The "What's Next" event, which has just ended in Paris, was an opportunity for the Dontnod team to tell us more about its next game, Vampyr ahead of its release on June 5. After two critically acclaimed titles, Remember Me and Life is Strange, the developer has decided to venture into darker and more atmospheric territory. Unfortunately, we couldn't try the game ourselves, but the developers showed it to us in great detail for a full half an hour.
Philippe Moreau, the game's director, introduced us to the district of Whitechapel. This is where Jonathan E. Reid, a charismatic doctor who just happens to be a vampire, lives. It's the year 1918 and London is a dark and frightening place. During the first seconds of the game's opening we see, off in the distance and hidden in the fog, a man shooting another man from point-blank range; now you understand the atmosphere that Dontnod is aiming for. It's night time, as you'd expect for a vampire (after all, it's best not to get burned by the sunlight), and there are very few people out on the streets. Moreau explains that they've more deeply explored each character with this game, as it's not about strolling in a city crowded with a soulless people who bump into you every time, like in Assassin's Creed. No - here each inhabitant has an impact on the neighbourhood and on their neighbours. They each have their own stories, a temperament all of their own, with secrets to hide and a life to live.
So as a vampire, killing your prey disrupts the thread of their story. For example, if you kill a married man, his wife will sink into depression and its impact on the storytelling will be different. However, drinking the blood of the locals is the best way to gain experience, so it's not as easy as simply leaving them be. While we were told that it'll be possible to finish the game without killing anyone, that path would impose limitations on Reid's vampiric skills. Your abilities will inlude invisibility, teleportation, super-powered senses, and controlling NPCs, and you can choose to improve them or not. To use your experience points, you'll have to rest before spending them as you see fit, although one must keep in mind that there is evil at work in the British capital, an evil that awakens lifeless bodies and reincarnates them as murderous creatures. As you can see, killing the locals will help you gain experience and improve your otherworldly abilities, which will be helpful when taking down the reincarnated inhabitants.
In the mission presented to us in Paris, Dr. Reid's goal was to retrieve information about a character who had denied him access to a building. To find a way to convince him, Reid decides to investigate, and en route he meets some creatures; a good opportunity to show off the fighting system if ever we saw one. This encounter saw the devs mix up some vampire powers with stabby skills. You can, however, get all kinds of weapons on your travels, from bludgeons to saws.
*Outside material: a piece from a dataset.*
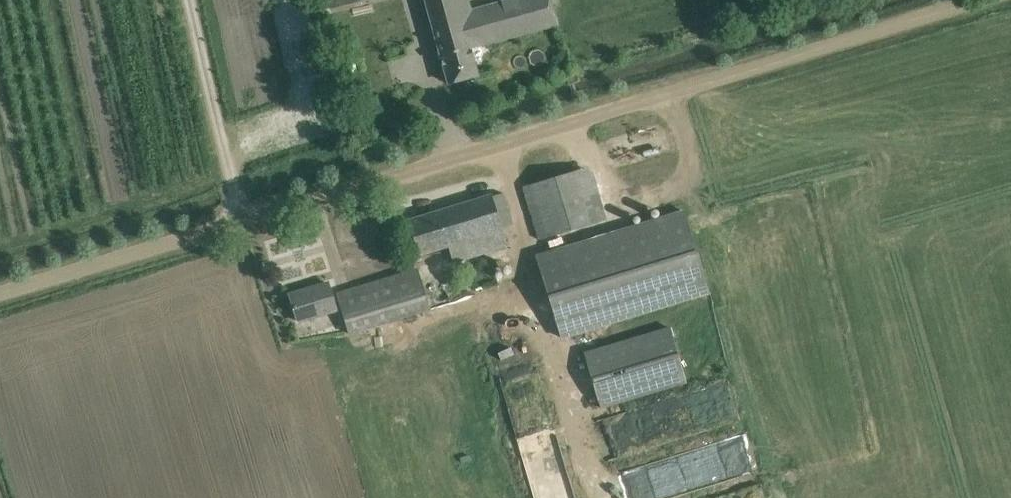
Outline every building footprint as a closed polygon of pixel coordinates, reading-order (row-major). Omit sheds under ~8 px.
[(470,10),(467,0),(425,0),(448,83),(477,75),(470,48),(557,24),(550,0),(506,0),(470,10)] [(602,220),(586,168),(523,187),(539,239),(602,220)] [(491,194),(407,220),(418,256),(449,246),(454,262),(508,248),(502,226),(516,222),(507,192),(492,196),(491,194)] [(538,258),(562,336),(663,305),(708,292),(684,213),(639,227),(538,258)] [(349,334),(429,309),(417,269),(337,293),(349,334)] [(290,294),(295,314),(298,321),(336,309),(334,302),(328,283),(290,294)] [(669,326),(584,352),(601,408),(686,383),(669,326)] [(599,419),(600,436),(611,435),(610,418),(599,419)]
During the adventure you'll meet monsters with both superhuman powers and an inhuman appearance. Some will be directly related to the story, others simple henchmen, however, they won't be your only enemies in London Town, because a militia founded by humans to fight back against the monsters and evil creatures will also be hunting you. These humans will attack with an arsenal designed with killing vampires in mind, so you have to juggle your skills while keeping an eye on your endurance gauge, which is more flexible than something like Dark Souls, but essential to the combos. Jonathan also has the ability to pour all his rage into a devastating and spectacular attack on any surrounding enemies.
You will be faced with sometimes difficult choices, as we were shown during the presentation. After Reid finally makes his way into the building, he finds another doctor already inside and in the middle of surgery on a visibly dying patient. Dr. Reid offers to help but the sight of blood could also drive a vampire into an out of control bloodlust... such is the difficulty faced by a vampire trying to do good.
What makes this feel distinctly Dontnod is that this sequence is punctuated by choices. Here, despite the best efforts of the attending doctors, the patient didn't survive. After a few words are exchanged between the doctor and Jonathan (that we'll avoid disclosing here), the choice is offered to kill her or not. And therein lies the decisive moment. If you kill her, she won't be able to treat the inhabitants of the district, which will inevitably help spread the disease. If you don't kill her... well, you'll have to find that out for yourselves.
At the very end of the presentation the developers showed us a short video revealing the Bloodbornian-looking city. We can see London's boroughs devastated by fire, ransacked by the monsters that roam the streets. "That's what happens if you decide to kill everyone," says Moreau. Everything is connected: the inhabitants, their personal story, their lives, the disease, the experience, the skills, the monsters - all being intrinsically linked to the morality of the player. This is ultimately what will determinate the fate of Jonathan E. Reid, the vampire doctor, as well as the fate of the whole city of London. We cannot wait to discover this universe, controllers in hand this time.